Tallinn is witnessing a growth of retail areas so rapid that it exceeds the income growth of the population by two to three times and experts say this development is cutting into retail profits. Both salesmen and construction companies worry about overhasty development in an atmosphere in which consumers cannot keep pace.

There are some 0.9 square meters of shopping area per resident in Tallinn, while in Europe the number is roughly two square meters. But while the retail level has not reached its optimal level according to European standards, Tallinners' purchasing power is lower than their European counterparts'.

The most developable space is in the residential district of Lasnamae, but the buying ability and consumer preferences of Lasnamae residents are underdeveloped compared to other districts of Tallinn.

The absence of a clear district center in Lasnamae also inhibits construction of malls and supermarkets, prompting developers to build closer to central Tallinn.

But banks appear unenthusiastic about funding so many new projects.

Another problem is the difficulty the situation presents for smaller retailers, who are finding it hard to compete with the big foreign firms.

It is virtually impossible to find free space to rent in Tallinn's many supermarket complexes and malls, largely because mall owners are picky about to whom they rent. Usually, a 15,000-to 30,000-square meter mall has just 200 square meters of temporarily free space, so they look very closely at the background and the product variety of each potential renter.

This is resulting in leveling off of demands for rental space, but it's hurting the small stores which try to compete on their own against the big guys. Many of the smaller retail chains have sold themselves to bigger competitors.

The size of a retail sale company is getting more and more important and local businesses have not managed to accumulate enough capital and know-how to stand competition with foreign chains.

Tough competition in the retail -area market has forced all the local companies to carry huge research and development expenses, causing many to end last year in red.

Only a powerful foreign chain can afford to work without profit for a long time, and this suggests that the many mergers and acquisitions already seen are not complete yet.
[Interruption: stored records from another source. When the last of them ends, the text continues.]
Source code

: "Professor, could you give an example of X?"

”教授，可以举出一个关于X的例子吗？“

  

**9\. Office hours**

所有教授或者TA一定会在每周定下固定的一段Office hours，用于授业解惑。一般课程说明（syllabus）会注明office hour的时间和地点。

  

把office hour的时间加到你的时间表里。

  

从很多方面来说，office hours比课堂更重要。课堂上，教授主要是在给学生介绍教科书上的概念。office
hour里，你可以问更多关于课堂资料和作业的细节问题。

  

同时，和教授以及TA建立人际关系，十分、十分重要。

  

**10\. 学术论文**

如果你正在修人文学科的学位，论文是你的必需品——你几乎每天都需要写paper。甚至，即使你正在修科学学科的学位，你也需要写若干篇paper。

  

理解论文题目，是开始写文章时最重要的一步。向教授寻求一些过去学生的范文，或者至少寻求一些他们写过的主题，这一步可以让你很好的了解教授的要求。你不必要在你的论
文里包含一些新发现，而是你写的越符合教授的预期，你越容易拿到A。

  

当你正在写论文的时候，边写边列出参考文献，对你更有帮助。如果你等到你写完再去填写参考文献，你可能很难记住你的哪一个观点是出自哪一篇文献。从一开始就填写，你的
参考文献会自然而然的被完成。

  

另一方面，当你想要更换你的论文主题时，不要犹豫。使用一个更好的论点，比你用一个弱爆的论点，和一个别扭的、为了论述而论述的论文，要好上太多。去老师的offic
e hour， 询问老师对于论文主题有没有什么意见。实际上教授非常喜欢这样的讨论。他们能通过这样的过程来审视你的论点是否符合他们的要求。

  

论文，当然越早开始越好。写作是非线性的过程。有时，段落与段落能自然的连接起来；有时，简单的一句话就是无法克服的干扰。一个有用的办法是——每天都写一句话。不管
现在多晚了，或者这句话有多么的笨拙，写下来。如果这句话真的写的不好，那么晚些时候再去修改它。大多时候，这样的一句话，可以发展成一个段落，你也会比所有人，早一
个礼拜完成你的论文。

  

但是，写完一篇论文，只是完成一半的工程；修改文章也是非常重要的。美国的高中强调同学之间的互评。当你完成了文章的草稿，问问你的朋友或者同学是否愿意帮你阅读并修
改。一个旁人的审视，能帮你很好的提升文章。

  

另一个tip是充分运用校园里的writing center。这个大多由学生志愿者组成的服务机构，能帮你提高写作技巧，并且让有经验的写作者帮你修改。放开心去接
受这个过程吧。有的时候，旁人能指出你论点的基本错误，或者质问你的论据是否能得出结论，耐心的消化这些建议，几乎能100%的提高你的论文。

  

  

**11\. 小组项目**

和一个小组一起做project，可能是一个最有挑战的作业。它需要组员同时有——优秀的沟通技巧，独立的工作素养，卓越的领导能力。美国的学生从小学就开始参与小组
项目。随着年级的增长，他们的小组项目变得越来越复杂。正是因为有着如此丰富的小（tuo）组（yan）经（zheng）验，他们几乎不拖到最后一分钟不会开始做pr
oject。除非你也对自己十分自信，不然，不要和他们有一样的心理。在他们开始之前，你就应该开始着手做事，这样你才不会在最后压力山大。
The largest local chains are endangered species – sooner or later the market will be divided between the big foreign retail chains.

In this tough competition, firms that target price-sensitive consumers have the best conditions for a long struggle. Lowering prices is the best instrument for taking over a competitor's clientele. The main growth of demand for additional retails areas will be connected to taking over clientele from the open markets.

At the same time, the open markets will always keep a certain part of loyal customers. Pressure aimed to decrease the retail-area prices will likely appear after the market divides.

A relatively small number of major renters would hold the majority of areas, thus being able to dictate their conditions to landlords. Rent prices will be down due to inflation because landlords will not be able to raise the prices by their will.